● **TASK PROMPT**: Reproduce every line in the rows below verbatim, with no changes to wording, order, spacing, or punctuation.

(Text extractions at page level)
┄┄┄┄┄┄┄┄┄┄

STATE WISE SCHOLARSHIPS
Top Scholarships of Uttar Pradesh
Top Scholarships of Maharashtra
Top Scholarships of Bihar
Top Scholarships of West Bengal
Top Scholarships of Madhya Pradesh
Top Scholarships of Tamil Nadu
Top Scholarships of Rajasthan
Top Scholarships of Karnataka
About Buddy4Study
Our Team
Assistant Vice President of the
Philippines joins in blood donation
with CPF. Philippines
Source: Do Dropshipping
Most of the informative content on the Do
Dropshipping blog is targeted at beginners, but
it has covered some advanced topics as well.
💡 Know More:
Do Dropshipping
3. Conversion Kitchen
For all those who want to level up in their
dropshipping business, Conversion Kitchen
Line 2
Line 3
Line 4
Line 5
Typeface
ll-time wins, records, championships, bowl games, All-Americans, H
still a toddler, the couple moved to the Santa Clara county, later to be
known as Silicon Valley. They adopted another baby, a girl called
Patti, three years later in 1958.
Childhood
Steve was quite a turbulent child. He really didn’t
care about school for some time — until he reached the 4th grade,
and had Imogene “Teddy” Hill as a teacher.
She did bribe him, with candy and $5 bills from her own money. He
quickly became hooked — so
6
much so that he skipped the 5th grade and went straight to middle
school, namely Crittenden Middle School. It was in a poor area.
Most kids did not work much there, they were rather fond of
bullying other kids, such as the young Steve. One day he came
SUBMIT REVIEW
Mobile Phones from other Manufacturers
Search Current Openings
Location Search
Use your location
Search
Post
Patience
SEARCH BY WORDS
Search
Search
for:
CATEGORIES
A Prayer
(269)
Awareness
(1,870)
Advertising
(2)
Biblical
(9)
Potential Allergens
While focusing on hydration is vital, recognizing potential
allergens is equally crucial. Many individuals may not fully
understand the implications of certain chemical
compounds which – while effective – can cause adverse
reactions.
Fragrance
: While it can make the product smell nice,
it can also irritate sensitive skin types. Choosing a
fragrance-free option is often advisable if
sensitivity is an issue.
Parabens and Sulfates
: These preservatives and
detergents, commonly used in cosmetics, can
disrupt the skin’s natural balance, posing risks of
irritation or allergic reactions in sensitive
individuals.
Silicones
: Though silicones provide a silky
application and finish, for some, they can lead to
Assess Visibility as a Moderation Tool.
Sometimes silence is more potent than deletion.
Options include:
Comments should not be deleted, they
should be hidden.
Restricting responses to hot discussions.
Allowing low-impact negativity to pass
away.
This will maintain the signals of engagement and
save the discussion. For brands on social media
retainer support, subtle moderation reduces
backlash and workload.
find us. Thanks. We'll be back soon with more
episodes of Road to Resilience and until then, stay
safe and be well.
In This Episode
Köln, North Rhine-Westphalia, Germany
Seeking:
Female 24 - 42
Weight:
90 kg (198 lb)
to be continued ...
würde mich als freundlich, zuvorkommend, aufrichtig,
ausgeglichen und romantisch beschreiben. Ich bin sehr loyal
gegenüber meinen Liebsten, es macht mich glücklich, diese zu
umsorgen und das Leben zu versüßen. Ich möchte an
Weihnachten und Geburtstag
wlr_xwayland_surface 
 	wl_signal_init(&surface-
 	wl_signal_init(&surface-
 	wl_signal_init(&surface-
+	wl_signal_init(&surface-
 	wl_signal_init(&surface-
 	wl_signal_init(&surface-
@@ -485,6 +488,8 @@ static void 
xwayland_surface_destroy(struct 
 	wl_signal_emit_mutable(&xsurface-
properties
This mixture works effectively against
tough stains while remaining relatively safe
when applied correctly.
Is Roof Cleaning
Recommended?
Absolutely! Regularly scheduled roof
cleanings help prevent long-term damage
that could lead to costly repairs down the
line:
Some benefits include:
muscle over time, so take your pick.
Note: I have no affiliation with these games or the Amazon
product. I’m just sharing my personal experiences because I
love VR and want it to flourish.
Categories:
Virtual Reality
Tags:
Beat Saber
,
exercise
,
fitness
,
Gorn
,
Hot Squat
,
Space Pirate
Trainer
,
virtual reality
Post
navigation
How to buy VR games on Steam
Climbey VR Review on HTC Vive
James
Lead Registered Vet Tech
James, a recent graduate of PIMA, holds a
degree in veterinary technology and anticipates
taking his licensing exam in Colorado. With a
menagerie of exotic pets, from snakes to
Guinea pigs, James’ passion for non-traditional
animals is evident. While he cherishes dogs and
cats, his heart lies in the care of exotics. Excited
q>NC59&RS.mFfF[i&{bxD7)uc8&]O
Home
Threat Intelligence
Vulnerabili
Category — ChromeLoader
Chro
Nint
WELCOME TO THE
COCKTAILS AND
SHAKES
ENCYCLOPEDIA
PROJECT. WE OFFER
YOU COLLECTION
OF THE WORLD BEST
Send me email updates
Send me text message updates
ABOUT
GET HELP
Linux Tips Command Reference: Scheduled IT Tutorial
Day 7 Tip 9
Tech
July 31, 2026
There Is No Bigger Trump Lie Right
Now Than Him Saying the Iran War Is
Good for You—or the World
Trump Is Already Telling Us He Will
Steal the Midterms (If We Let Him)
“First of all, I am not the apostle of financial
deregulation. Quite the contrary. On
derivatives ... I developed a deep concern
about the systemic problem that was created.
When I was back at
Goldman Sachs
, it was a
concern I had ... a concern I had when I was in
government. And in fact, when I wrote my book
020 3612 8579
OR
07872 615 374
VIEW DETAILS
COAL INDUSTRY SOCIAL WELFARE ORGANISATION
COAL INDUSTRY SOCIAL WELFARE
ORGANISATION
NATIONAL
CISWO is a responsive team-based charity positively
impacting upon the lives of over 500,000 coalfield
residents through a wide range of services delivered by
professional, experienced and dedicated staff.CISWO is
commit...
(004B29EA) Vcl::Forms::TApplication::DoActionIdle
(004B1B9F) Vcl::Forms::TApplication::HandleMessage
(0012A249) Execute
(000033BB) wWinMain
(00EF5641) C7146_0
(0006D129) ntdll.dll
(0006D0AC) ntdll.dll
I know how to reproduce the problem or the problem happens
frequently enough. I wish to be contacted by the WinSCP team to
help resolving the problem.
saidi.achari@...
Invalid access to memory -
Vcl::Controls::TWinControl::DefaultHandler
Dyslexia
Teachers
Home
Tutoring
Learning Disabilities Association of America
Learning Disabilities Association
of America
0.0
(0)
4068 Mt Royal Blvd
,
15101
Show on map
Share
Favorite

┄┄┄┄┄┄┄┄┄┄

● **EXPECTED ANSWER**:
STATE WISE SCHOLARSHIPS
Top Scholarships of Uttar Pradesh
Top Scholarships of Maharashtra
Top Scholarships of Bihar
Top Scholarships of West Bengal
Top Scholarships of Madhya Pradesh
Top Scholarships of Tamil Nadu
Top Scholarships of Rajasthan
Top Scholarships of Karnataka
About Buddy4Study
Our Team
Assistant Vice President of the
Philippines joins in blood donation
with CPF. Philippines
Source: Do Dropshipping
Most of the informative content on the Do
Dropshipping blog is targeted at beginners, but
it has covered some advanced topics as well.
💡 Know More:
Do Dropshipping
3. Conversion Kitchen
For all those who want to level up in their
dropshipping business, Conversion Kitchen
Line 2
Line 3
Line 4
Line 5
Typeface
ll-time wins, records, championships, bowl games, All-Americans, H
still a toddler, the couple moved to the Santa Clara county, later to be
known as Silicon Valley. They adopted another baby, a girl called
Patti, three years later in 1958.
Childhood
Steve was quite a turbulent child. He really didn’t
care about school for some time — until he reached the 4th grade,
and had Imogene “Teddy” Hill as a teacher.
She did bribe him, with candy and $5 bills from her own money. He
quickly became hooked — so
6
much so that he skipped the 5th grade and went straight to middle
school, namely Crittenden Middle School. It was in a poor area.
Most kids did not work much there, they were rather fond of
bullying other kids, such as the young Steve. One day he came
SUBMIT REVIEW
Mobile Phones from other Manufacturers
Search Current Openings
Location Search
Use your location
Search
Post
Patience
SEARCH BY WORDS
Search
Search
for:
CATEGORIES
A Prayer
(269)
Awareness
(1,870)
Advertising
(2)
Biblical
(9)
Potential Allergens
While focusing on hydration is vital, recognizing potential
allergens is equally crucial. Many individuals may not fully
understand the implications of certain chemical
compounds which – while effective – can cause adverse
reactions.
Fragrance
: While it can make the product smell nice,
it can also irritate sensitive skin types. Choosing a
fragrance-free option is often advisable if
sensitivity is an issue.
Parabens and Sulfates
: These preservatives and
detergents, commonly used in cosmetics, can
disrupt the skin’s natural balance, posing risks of
irritation or allergic reactions in sensitive
individuals.
Silicones
: Though silicones provide a silky
application and finish, for some, they can lead to
Assess Visibility as a Moderation Tool.
Sometimes silence is more potent than deletion.
Options include:
Comments should not be deleted, they
should be hidden.
Restricting responses to hot discussions.
Allowing low-impact negativity to pass
away.
This will maintain the signals of engagement and
save the discussion. For brands on social media
retainer support, subtle moderation reduces
backlash and workload.
find us. Thanks. We'll be back soon with more
episodes of Road to Resilience and until then, stay
safe and be well.
In This Episode
Köln, North Rhine-Westphalia, Germany
Seeking:
Female 24 - 42
Weight:
90 kg (198 lb)
to be continued ...
würde mich als freundlich, zuvorkommend, aufrichtig,
ausgeglichen und romantisch beschreiben. Ich bin sehr loyal
gegenüber meinen Liebsten, es macht mich glücklich, diese zu
umsorgen und das Leben zu versüßen. Ich möchte an
Weihnachten und Geburtstag
wlr_xwayland_surface 
 	wl_signal_init(&surface-
 	wl_signal_init(&surface-
 	wl_signal_init(&surface-
+	wl_signal_init(&surface-
 	wl_signal_init(&surface-
 	wl_signal_init(&surface-
@@ -485,6 +488,8 @@ static void 
xwayland_surface_destroy(struct 
 	wl_signal_emit_mutable(&xsurface-
properties
This mixture works effectively against
tough stains while remaining relatively safe
when applied correctly.
Is Roof Cleaning
Recommended?
Absolutely! Regularly scheduled roof
cleanings help prevent long-term damage
that could lead to costly repairs down the
line:
Some benefits include:
muscle over time, so take your pick.
Note: I have no affiliation with these games or the Amazon
product. I’m just sharing my personal experiences because I
love VR and want it to flourish.
Categories:
Virtual Reality
Tags:
Beat Saber
,
exercise
,
fitness
,
Gorn
,
Hot Squat
,
Space Pirate
Trainer
,
virtual reality
Post
navigation
How to buy VR games on Steam
Climbey VR Review on HTC Vive
James
Lead Registered Vet Tech
James, a recent graduate of PIMA, holds a
degree in veterinary technology and anticipates
taking his licensing exam in Colorado. With a
menagerie of exotic pets, from snakes to
Guinea pigs, James’ passion for non-traditional
animals is evident. While he cherishes dogs and
cats, his heart lies in the care of exotics. Excited
q>NC59&RS.mFfF[i&{bxD7)uc8&]O
Home
Threat Intelligence
Vulnerabili
Category — ChromeLoader
Chro
Nint
WELCOME TO THE
COCKTAILS AND
SHAKES
ENCYCLOPEDIA
PROJECT. WE OFFER
YOU COLLECTION
OF THE WORLD BEST
Send me email updates
Send me text message updates
ABOUT
GET HELP
Linux Tips Command Reference: Scheduled IT Tutorial
Day 7 Tip 9
Tech
July 31, 2026
There Is No Bigger Trump Lie Right
Now Than Him Saying the Iran War Is
Good for You—or the World
Trump Is Already Telling Us He Will
Steal the Midterms (If We Let Him)
“First of all, I am not the apostle of financial
deregulation. Quite the contrary. On
derivatives ... I developed a deep concern
about the systemic problem that was created.
When I was back at
Goldman Sachs
, it was a
concern I had ... a concern I had when I was in
government. And in fact, when I wrote my book
020 3612 8579
OR
07872 615 374
VIEW DETAILS
COAL INDUSTRY SOCIAL WELFARE ORGANISATION
COAL INDUSTRY SOCIAL WELFARE
ORGANISATION
NATIONAL
CISWO is a responsive team-based charity positively
impacting upon the lives of over 500,000 coalfield
residents through a wide range of services delivered by
professional, experienced and dedicated staff.CISWO is
commit...
(004B29EA) Vcl::Forms::TApplication::DoActionIdle
(004B1B9F) Vcl::Forms::TApplication::HandleMessage
(0012A249) Execute
(000033BB) wWinMain
(00EF5641) C7146_0
(0006D129) ntdll.dll
(0006D0AC) ntdll.dll
I know how to reproduce the problem or the problem happens
frequently enough. I wish to be contacted by the WinSCP team to
help resolving the problem.
saidi.achari@...
Invalid access to memory -
Vcl::Controls::TWinControl::DefaultHandler
Dyslexia
Teachers
Home
Tutoring
Learning Disabilities Association of America
Learning Disabilities Association
of America
0.0
(0)
4068 Mt Royal Blvd
,
15101
Show on map
Share
Favorite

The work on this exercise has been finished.